(DATA RECORDS begins)
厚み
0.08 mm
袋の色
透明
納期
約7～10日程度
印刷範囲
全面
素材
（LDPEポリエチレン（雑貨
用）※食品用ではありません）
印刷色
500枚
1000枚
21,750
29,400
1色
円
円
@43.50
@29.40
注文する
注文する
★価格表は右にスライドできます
(DATA RECORDS ends)
Please reproduce every line of the records above word for word, in the same order.

RESPONSE AREA:
厚み
0.08 mm
袋の色
透明
納期
約7～10日程度
印刷範囲
全面
素材
（LDPEポリエチレン（雑貨
用）※食品用ではありません）
印刷色
500枚
1000枚
21,750
29,400
1色
円
円
@43.50
@29.40
注文する
注文する
★価格表は右にスライドできます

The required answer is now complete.